The specific name “sanctuary cities” comes from 1980s protests against federal immigration policies that denied asylum to refugees from El Salvador and Guatemala. San Francisco led the way by passing a city ordinance in 1985 that specifically forbade city police or civil magistrates from assisting federal immigration officers. Other cities followed suit. So too did organizations not licensed by the state, like churches. One recalls the ferocity of Father Luis Olivares, pastor of La Placito in Los Angeles, who designated his church as a “sanctuary” for the poor, homeless, and the undocumented. More recently, sanctuary cities have pushed back against aggressive federal deportation under George W. Bush and Barack Obama. There are more than 300 jurisdictions (cities and counties) around the country that withhold cooperation from federal immigration officers today.
Trump’s executive order demands compliance from state governments. There is no hint of a carrot, although there is some queer language about it being Trump’s policy to “empower” local police (empower being a word I associate with snowflakes and leftists). The big stick is the withholding of federal funding, but the more surreal part is the manner in which this is done. The order allows the Secretary of Homeland Security to designate (at his discretion) a city or county as a “sanctuary jurisdiction” and the Attorney General has the power to deny such sanctuaries any federal moneys. The big prizes should be obvious—New York, San Francisco, Chicago, Los Angeles; blue cities full of people Trump fears and loathes.

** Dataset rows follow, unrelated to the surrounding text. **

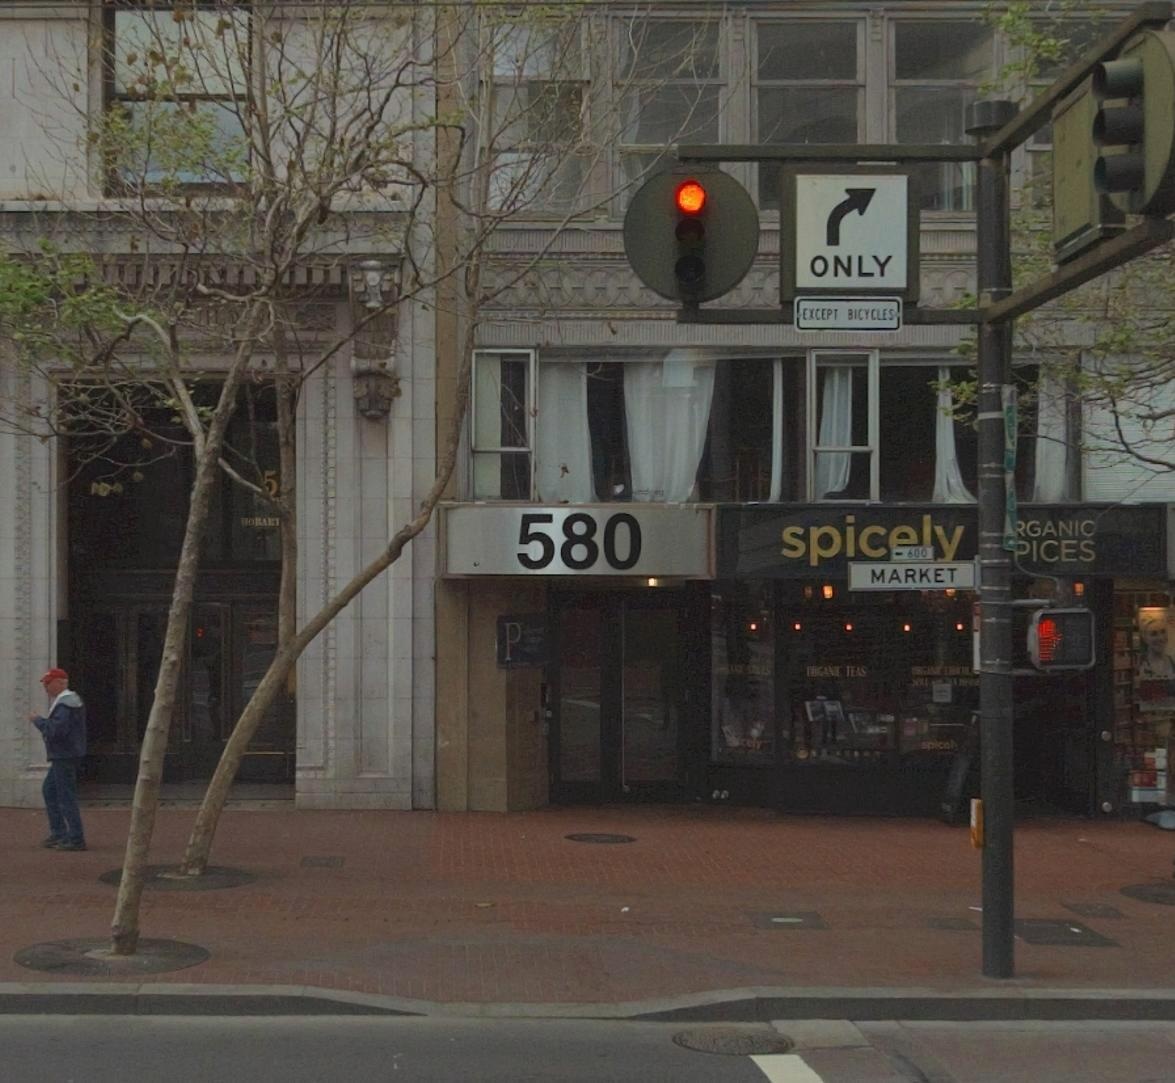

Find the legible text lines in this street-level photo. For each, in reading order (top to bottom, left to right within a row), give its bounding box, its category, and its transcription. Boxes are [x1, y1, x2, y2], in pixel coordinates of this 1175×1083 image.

[808, 252, 896, 280] None: ONLY
[801, 306, 896, 322] None: EXCEPT BICYCLES
[514, 512, 642, 571] StreetNumber: 580
[779, 512, 890, 568] BusinessName: spic
[893, 547, 929, 559] StreetNumberRange: <-600
[1025, 519, 1098, 539] None: GANIC
[1030, 538, 1099, 564] None: ICES
[869, 566, 960, 585] StreetName: MARKET
[503, 619, 522, 664] None: P
[845, 664, 869, 678] None: TEAS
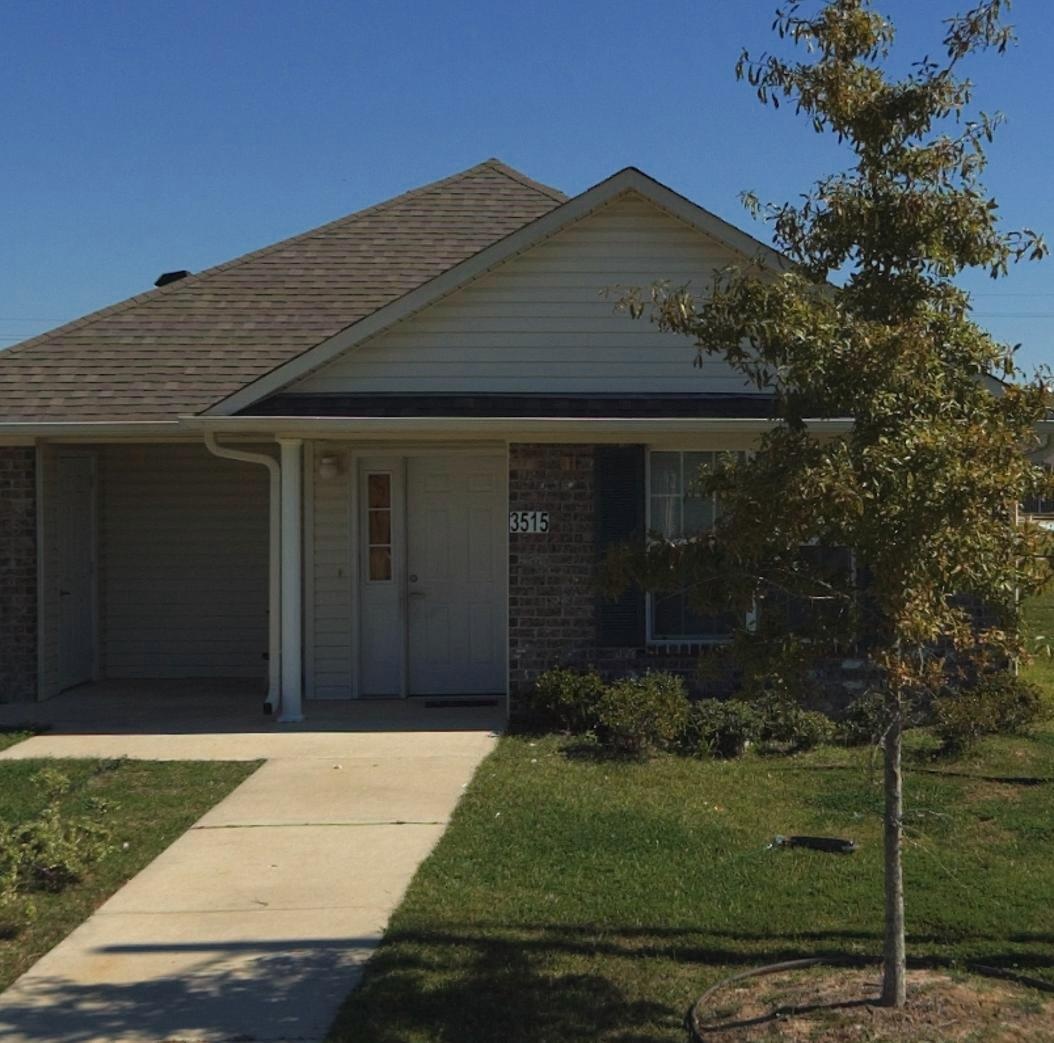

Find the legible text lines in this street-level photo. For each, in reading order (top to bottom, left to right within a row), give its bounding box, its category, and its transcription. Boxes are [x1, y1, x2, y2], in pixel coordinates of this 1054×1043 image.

[510, 511, 549, 532] StreetNumber: 3515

Sanctuary cities actually have a long history in America that has always been bound up—in a good way—in the problem of American federalism. The sanctuary city was home to America’s first significant class of refugees—fugitive slaves. Petitions to the first meetings of Congress in the 1790s praised sanctuary cities and even sought federal protection for refugees. Slaveholders complained about it to no end, petitioning state and federal governments alike for stricter laws. The problem, claimed slaveholders, was that existing federal law (the Fugitive Slave Act of 1793) was insufficient to guarantee slaveholders their rights, protected explicitly by Article IV, Section 2 of the Constitution. Chief among slaveholders’ demands was that state officers (law enforcement, magistrates, and judges alike) be compelled to enforce the federal Fugitive Slave Act.